ASSIGNED TASK
Work through the data line by line, gathering every line that has the word "corners".

STORED DATA
————————
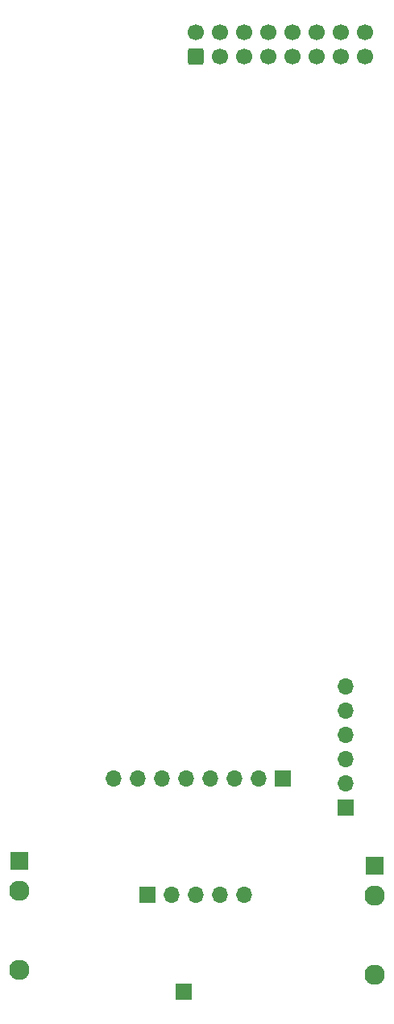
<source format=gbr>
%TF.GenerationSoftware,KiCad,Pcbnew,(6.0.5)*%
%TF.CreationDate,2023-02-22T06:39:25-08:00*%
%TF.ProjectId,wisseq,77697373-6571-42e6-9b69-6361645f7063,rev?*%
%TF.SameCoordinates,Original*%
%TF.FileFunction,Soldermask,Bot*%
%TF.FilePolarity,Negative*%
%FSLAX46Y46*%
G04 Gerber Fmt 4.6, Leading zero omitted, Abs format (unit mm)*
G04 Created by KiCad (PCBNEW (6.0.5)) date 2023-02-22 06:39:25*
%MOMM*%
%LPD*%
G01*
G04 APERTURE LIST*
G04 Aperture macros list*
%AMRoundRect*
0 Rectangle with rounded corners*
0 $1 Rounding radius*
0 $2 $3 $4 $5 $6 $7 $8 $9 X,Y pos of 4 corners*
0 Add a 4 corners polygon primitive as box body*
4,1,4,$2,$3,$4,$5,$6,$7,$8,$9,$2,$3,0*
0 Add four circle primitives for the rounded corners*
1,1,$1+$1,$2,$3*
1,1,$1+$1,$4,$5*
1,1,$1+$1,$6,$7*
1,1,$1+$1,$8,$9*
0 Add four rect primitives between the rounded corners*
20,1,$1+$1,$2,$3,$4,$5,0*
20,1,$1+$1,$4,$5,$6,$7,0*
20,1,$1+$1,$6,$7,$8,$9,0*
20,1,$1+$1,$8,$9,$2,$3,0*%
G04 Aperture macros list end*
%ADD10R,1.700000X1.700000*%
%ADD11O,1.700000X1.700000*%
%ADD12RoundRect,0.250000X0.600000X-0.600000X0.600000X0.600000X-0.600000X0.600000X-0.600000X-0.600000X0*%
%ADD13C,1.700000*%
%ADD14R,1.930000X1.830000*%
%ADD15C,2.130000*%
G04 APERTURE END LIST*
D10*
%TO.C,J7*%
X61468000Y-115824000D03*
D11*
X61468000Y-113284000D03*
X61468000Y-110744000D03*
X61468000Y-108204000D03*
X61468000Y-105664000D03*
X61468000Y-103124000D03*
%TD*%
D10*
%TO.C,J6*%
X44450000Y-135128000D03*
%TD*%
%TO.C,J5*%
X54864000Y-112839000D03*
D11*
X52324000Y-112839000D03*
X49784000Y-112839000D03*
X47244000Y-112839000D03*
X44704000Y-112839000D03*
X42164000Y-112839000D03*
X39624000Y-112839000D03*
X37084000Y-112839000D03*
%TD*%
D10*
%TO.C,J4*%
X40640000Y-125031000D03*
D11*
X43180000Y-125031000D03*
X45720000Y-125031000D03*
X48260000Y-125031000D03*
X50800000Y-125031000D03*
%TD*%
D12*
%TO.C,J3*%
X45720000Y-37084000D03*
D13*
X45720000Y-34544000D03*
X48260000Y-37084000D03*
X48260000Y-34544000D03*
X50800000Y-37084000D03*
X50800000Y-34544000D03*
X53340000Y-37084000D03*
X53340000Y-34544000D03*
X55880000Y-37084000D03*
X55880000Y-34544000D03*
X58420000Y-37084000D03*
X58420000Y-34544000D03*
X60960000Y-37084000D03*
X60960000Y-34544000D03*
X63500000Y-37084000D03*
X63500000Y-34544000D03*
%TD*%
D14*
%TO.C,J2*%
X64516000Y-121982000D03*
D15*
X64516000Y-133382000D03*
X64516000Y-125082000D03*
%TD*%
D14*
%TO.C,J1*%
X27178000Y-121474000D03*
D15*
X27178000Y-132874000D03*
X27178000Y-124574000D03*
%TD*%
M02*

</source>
————————
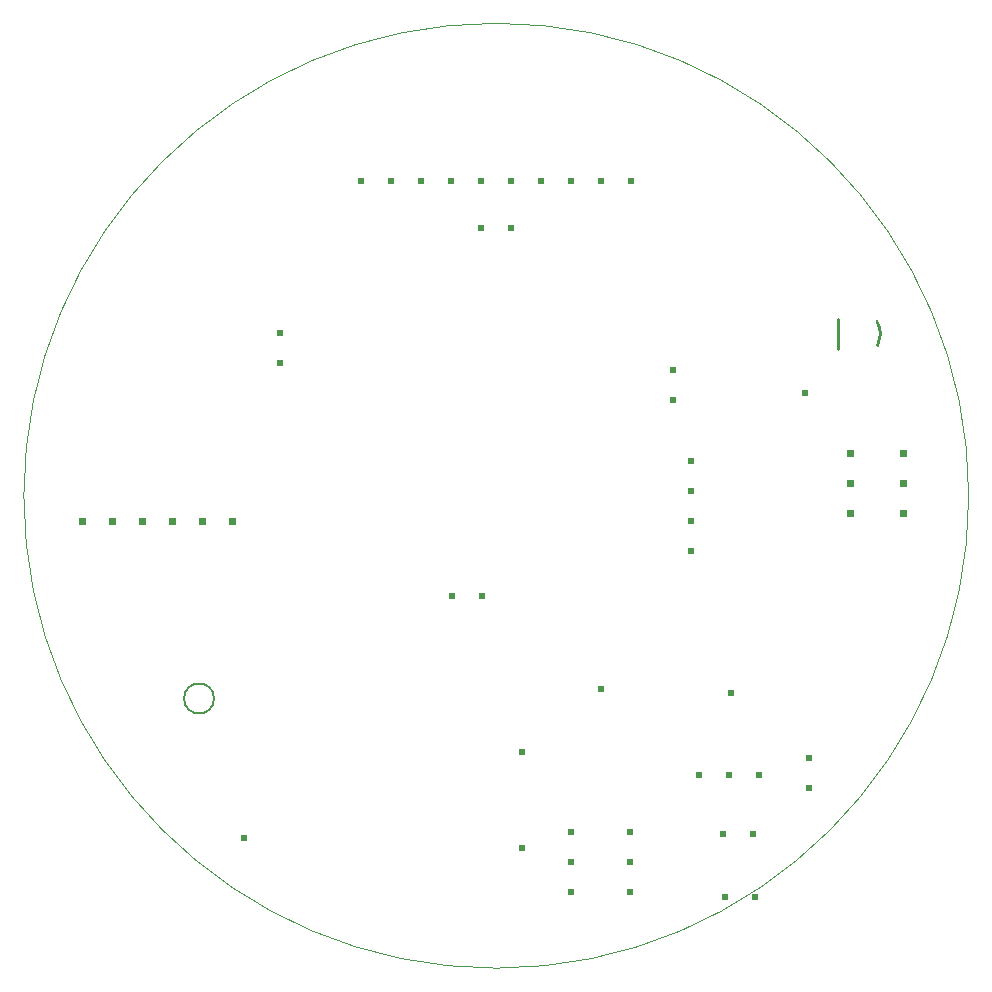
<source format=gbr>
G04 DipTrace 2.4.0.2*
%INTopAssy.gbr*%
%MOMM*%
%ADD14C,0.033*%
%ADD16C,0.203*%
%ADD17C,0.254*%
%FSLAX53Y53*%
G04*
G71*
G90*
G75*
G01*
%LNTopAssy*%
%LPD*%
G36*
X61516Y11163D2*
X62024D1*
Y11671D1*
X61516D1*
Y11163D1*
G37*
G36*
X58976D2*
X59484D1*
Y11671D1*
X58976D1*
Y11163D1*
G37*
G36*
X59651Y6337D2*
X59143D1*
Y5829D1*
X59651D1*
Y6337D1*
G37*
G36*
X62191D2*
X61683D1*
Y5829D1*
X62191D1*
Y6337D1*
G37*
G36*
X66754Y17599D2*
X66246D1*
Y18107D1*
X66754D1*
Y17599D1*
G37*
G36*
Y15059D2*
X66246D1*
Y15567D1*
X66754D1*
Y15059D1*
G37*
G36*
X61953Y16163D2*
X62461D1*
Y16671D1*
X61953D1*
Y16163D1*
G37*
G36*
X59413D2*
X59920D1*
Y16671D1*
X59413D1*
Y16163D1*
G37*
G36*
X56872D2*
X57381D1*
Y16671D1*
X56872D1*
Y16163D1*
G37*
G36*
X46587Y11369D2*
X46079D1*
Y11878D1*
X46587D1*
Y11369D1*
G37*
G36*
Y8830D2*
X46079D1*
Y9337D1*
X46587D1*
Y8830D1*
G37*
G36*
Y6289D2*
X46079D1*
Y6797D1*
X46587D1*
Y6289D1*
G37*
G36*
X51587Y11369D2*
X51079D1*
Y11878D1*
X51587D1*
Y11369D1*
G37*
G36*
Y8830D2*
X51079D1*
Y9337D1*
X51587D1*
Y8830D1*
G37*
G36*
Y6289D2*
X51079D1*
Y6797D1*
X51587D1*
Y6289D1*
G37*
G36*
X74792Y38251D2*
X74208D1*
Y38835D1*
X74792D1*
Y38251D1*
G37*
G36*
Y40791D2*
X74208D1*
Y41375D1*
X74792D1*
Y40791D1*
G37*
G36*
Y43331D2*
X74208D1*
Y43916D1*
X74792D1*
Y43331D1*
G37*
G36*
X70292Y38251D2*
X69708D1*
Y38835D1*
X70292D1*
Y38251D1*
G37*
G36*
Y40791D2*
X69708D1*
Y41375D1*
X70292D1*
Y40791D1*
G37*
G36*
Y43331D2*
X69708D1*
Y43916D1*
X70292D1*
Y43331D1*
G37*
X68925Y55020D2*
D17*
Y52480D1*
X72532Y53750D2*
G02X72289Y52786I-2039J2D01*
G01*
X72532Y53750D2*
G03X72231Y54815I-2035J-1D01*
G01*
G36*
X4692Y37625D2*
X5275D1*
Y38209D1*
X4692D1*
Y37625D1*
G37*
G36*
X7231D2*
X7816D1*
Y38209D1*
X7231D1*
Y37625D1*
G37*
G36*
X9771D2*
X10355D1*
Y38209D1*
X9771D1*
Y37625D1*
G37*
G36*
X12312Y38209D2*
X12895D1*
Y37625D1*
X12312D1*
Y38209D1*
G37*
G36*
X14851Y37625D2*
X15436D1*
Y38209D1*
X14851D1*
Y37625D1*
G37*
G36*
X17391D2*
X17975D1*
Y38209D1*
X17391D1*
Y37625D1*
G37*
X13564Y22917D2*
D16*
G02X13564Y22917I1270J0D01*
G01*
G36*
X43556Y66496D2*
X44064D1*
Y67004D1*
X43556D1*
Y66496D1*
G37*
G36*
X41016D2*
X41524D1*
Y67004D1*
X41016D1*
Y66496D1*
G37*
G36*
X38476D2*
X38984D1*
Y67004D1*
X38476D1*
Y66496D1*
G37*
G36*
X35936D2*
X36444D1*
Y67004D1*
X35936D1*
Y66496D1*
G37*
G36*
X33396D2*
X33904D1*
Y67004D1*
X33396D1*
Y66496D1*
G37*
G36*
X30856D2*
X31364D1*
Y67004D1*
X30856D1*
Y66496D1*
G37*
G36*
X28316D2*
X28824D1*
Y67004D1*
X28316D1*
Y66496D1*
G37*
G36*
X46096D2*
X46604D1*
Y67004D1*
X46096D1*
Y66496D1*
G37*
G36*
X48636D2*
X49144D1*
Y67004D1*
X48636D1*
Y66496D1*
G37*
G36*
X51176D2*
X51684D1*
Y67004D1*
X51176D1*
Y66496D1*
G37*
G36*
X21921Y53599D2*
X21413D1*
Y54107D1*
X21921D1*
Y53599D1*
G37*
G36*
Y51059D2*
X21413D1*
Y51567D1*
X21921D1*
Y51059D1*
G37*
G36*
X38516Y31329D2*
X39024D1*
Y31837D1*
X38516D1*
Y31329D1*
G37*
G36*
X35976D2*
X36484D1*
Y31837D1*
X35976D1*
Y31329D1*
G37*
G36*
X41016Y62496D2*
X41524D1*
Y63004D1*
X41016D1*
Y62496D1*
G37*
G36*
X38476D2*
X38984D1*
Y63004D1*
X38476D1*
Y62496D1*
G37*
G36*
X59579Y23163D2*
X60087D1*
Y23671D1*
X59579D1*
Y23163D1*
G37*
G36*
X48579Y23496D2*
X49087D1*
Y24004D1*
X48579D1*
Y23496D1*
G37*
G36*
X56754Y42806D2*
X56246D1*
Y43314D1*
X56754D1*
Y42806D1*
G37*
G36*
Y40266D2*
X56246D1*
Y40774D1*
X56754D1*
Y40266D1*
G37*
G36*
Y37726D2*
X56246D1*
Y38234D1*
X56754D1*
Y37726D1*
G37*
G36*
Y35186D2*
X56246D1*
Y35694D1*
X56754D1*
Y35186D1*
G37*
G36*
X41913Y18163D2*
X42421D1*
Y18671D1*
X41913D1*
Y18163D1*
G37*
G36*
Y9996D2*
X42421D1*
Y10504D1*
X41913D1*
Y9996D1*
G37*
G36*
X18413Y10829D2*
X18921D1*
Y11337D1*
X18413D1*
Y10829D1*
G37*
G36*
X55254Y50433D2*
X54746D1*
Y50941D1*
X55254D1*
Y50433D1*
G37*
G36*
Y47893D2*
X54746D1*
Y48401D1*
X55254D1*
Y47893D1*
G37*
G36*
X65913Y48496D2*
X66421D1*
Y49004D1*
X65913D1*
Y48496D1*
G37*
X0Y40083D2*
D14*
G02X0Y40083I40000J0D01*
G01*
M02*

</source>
————————
TASK ANSWER
0 Rectangle with rounded corners*
0 $2 $3 $4 $5 $6 $7 $8 $9 X,Y pos of 4 corners*
0 Add a 4 corners polygon primitive as box body*
0 Add four circle primitives for the rounded corners*
0 Add four rect primitives between the rounded corners*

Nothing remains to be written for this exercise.